What to work on:
Every line below that holds the word "read" counts once; please tally them and give only the total.
BEGIN Data records
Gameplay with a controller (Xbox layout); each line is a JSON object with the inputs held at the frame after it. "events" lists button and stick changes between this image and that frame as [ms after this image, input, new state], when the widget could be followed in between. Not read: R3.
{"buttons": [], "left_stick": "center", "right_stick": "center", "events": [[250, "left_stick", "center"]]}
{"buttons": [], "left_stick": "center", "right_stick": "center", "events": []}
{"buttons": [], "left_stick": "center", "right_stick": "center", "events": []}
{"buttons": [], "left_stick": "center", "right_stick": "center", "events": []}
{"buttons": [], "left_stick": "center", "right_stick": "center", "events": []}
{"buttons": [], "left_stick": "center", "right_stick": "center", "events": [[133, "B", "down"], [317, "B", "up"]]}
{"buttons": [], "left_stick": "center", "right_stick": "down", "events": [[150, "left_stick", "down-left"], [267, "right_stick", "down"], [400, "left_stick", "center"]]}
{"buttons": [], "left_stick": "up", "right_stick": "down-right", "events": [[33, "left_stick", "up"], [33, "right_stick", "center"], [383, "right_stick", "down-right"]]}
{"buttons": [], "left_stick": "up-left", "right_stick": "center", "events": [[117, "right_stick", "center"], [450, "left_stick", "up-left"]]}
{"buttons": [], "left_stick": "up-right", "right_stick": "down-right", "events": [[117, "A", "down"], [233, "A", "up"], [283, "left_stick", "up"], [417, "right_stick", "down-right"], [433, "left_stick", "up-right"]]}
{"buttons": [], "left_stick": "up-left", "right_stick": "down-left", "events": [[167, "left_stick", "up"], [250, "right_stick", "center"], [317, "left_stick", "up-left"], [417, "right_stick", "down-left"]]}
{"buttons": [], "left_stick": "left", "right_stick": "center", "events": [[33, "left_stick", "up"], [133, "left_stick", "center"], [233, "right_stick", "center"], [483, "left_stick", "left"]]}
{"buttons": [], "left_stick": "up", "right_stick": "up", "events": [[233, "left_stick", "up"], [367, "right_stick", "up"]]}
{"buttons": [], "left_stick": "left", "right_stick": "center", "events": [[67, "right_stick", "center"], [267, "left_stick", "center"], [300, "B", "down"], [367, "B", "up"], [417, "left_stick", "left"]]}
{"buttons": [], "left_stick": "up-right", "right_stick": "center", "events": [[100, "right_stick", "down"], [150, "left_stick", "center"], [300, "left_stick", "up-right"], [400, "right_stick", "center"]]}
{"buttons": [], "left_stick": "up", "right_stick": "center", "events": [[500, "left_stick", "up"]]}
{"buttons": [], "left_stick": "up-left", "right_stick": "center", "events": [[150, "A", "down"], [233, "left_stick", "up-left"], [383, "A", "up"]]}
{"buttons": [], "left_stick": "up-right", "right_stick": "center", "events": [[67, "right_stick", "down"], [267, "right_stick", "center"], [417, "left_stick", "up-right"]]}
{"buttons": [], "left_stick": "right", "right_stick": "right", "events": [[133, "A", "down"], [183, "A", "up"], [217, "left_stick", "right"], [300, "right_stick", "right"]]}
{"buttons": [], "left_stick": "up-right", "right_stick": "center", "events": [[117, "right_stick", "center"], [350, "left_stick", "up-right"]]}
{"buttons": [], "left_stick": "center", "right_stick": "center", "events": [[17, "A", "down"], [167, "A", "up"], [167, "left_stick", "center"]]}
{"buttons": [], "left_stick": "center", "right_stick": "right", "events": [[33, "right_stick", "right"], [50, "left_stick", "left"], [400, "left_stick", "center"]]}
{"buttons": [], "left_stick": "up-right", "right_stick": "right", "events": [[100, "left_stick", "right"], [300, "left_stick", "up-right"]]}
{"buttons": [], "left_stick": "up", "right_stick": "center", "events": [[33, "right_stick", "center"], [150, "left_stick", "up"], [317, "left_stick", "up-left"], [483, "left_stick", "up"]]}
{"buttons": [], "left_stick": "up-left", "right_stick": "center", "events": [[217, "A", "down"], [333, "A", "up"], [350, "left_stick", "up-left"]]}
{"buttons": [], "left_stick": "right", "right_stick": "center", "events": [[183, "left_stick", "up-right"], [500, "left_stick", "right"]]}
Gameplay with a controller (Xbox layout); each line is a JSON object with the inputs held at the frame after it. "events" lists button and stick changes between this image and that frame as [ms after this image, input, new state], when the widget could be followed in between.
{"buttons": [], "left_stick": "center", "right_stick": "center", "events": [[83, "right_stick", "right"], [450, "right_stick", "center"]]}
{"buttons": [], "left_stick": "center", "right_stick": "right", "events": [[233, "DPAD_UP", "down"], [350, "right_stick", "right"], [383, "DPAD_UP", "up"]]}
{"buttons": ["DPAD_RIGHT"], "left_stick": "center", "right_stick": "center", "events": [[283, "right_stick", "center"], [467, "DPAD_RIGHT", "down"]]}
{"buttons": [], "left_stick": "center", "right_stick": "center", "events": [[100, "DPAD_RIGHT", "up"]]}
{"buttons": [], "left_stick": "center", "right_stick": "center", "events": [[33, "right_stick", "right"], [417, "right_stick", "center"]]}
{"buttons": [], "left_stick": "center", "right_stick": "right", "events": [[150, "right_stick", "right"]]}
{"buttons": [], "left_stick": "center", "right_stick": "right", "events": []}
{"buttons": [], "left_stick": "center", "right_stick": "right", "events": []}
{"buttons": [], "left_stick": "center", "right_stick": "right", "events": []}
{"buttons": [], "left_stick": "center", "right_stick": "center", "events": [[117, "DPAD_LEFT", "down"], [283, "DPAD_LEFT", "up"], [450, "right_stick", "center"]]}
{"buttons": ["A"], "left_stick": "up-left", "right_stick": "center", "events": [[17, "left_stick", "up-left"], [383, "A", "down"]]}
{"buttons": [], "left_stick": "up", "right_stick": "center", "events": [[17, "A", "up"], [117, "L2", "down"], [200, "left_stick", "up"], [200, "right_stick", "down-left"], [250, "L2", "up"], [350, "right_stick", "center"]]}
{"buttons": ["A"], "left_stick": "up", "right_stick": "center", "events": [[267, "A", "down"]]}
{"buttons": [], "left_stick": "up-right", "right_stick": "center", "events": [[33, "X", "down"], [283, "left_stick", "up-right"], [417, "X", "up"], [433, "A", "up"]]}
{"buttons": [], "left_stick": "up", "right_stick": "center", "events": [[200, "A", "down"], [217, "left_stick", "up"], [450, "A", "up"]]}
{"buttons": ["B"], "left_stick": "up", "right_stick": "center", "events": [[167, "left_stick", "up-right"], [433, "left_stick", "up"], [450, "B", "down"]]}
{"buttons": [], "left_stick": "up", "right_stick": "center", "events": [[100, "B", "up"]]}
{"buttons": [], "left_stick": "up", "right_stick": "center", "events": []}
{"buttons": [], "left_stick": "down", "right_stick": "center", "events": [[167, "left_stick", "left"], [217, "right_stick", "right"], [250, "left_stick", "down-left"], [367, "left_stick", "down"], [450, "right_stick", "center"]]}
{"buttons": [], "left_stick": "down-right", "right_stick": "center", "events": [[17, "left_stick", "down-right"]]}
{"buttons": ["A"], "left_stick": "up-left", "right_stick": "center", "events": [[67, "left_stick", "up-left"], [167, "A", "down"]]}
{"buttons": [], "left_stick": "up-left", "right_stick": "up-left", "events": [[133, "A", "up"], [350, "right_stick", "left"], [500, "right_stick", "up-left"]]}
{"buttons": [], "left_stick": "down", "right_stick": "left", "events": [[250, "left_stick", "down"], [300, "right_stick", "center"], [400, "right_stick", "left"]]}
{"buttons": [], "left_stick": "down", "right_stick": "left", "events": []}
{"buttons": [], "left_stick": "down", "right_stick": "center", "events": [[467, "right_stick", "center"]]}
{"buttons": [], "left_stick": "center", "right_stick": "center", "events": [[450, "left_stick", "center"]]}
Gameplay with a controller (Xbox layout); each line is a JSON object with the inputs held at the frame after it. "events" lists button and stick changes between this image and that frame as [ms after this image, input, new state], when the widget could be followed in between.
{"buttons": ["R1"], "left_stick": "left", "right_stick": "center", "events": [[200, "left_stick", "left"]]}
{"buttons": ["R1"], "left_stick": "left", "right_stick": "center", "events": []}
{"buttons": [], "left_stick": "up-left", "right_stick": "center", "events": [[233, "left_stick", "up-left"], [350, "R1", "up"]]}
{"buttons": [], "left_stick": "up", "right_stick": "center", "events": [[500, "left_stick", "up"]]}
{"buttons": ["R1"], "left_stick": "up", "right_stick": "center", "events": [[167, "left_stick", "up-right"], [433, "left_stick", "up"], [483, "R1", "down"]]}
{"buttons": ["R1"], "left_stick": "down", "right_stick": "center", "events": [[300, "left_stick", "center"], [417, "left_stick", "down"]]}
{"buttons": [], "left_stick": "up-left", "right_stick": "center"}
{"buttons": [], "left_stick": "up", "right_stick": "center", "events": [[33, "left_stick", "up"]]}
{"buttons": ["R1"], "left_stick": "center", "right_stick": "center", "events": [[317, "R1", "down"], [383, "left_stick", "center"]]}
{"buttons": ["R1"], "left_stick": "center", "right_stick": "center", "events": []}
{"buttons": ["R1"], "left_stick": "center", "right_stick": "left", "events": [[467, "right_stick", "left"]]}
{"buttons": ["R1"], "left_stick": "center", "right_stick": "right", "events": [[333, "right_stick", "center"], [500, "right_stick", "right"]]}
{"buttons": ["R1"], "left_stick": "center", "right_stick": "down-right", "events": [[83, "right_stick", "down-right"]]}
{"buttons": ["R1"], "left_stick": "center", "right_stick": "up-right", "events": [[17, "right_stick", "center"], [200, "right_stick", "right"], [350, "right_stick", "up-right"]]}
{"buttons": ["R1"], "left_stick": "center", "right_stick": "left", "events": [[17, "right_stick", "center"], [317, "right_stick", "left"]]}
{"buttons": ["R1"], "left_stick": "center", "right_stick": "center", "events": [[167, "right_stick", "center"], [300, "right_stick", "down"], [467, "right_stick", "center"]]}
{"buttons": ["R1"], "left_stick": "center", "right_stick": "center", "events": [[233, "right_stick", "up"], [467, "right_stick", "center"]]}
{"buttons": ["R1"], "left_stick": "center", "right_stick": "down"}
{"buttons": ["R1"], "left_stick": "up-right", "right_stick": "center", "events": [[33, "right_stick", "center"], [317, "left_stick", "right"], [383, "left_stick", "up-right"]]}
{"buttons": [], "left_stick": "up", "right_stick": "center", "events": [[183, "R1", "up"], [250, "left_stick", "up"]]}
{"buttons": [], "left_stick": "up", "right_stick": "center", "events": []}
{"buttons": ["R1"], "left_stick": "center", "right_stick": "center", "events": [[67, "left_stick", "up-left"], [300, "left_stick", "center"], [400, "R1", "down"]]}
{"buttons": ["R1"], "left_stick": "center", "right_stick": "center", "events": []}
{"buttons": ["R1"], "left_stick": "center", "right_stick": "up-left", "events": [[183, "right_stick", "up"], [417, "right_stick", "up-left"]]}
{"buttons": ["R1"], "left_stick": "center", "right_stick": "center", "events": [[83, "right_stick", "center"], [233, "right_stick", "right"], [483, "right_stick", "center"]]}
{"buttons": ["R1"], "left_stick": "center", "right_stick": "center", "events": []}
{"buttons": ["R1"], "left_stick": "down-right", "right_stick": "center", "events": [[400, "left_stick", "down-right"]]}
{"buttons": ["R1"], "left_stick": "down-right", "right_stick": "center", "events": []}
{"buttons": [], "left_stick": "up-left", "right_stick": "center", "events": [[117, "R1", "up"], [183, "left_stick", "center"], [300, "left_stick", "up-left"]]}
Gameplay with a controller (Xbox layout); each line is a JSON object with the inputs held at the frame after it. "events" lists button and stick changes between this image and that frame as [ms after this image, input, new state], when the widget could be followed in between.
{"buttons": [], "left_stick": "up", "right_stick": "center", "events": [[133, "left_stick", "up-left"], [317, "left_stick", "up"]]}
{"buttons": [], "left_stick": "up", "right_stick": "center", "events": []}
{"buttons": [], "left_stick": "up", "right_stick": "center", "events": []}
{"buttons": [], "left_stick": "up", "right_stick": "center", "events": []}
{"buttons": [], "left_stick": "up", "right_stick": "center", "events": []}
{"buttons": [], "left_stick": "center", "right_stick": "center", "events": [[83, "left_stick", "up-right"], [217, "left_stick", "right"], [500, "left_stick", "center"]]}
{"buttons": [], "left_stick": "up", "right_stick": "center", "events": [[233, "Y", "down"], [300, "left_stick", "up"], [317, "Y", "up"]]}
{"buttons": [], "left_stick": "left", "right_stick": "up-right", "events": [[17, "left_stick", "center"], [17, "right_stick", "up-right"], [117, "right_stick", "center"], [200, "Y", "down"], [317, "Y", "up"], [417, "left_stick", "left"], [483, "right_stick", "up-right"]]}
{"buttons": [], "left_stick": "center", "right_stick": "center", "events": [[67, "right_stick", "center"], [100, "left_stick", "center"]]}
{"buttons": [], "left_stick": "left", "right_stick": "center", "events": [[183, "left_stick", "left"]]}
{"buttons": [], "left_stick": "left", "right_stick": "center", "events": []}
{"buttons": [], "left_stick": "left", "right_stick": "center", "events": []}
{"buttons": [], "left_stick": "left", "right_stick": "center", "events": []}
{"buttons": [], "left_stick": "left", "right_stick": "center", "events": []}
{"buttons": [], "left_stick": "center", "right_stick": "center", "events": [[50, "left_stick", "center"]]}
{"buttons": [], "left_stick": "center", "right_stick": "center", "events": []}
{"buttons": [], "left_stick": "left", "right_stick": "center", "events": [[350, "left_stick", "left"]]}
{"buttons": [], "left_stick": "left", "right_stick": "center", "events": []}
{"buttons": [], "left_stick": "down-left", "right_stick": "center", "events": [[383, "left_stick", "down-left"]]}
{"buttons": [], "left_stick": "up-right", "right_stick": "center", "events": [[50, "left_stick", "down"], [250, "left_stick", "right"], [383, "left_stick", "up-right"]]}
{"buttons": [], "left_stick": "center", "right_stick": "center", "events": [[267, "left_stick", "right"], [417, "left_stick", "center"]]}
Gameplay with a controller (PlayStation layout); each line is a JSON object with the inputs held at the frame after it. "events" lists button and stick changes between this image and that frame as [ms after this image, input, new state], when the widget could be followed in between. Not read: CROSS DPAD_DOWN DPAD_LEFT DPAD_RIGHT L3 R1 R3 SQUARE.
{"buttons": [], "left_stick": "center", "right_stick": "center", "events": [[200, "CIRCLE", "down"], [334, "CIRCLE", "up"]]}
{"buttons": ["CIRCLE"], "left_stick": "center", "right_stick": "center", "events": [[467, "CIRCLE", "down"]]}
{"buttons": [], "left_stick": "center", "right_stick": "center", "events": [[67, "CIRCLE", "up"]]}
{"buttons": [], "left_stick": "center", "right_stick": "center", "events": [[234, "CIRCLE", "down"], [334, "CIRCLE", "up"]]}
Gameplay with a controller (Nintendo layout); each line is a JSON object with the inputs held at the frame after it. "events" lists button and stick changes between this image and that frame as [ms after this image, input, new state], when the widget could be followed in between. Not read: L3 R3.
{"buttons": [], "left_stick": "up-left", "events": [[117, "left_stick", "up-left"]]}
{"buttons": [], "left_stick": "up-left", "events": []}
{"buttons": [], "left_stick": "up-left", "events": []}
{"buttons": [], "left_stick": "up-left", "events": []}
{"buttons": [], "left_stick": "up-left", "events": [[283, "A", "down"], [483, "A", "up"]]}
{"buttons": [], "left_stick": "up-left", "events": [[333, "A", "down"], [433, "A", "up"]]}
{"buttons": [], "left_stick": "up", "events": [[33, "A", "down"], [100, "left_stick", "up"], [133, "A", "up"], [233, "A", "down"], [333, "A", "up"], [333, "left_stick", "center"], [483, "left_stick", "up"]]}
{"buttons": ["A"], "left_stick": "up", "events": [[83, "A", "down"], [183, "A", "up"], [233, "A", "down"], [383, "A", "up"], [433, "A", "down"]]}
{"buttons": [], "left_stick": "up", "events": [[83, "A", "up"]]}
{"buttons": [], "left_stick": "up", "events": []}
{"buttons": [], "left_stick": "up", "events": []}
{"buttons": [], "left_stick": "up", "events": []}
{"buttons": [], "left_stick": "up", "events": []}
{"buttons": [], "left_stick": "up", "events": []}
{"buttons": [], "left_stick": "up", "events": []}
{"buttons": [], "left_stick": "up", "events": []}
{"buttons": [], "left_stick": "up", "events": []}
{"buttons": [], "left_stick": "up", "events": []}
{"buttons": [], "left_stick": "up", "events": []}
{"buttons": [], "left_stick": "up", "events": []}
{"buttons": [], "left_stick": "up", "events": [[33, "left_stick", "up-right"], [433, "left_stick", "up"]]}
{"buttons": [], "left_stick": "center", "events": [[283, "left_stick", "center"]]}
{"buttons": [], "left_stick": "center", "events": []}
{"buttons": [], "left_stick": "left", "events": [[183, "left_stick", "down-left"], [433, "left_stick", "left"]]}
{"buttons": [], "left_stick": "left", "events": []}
END Data records
Output of the exercise:
3